How many lines in the records below contain the word "sind"? Reply with the number only.
⟨
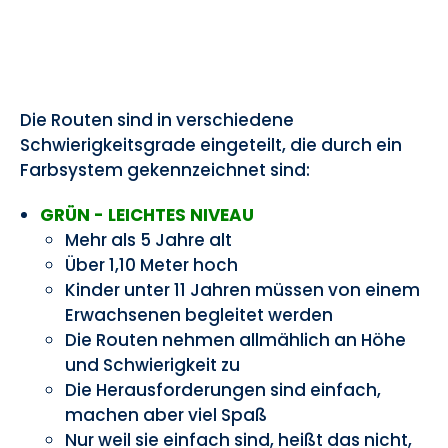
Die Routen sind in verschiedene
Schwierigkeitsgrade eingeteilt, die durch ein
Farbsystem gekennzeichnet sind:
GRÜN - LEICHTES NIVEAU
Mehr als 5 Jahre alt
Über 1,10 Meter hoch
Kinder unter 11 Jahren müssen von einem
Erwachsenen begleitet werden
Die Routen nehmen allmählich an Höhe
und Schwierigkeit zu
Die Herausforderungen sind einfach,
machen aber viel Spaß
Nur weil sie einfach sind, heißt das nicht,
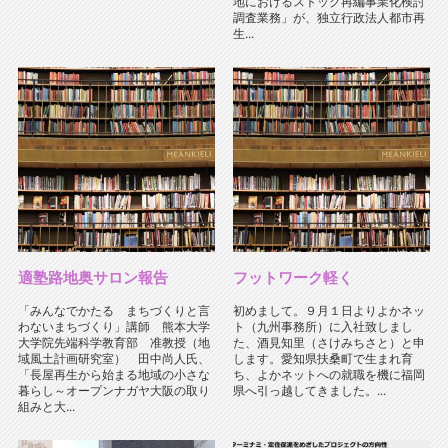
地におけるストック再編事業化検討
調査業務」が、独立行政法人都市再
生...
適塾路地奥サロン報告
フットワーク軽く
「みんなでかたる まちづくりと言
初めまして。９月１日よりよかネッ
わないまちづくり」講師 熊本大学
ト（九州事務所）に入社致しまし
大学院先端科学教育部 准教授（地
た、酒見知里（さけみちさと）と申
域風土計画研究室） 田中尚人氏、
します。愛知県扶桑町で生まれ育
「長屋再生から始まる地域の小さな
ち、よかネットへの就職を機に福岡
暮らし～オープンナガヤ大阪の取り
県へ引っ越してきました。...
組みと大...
⟩
> [Reply]: 4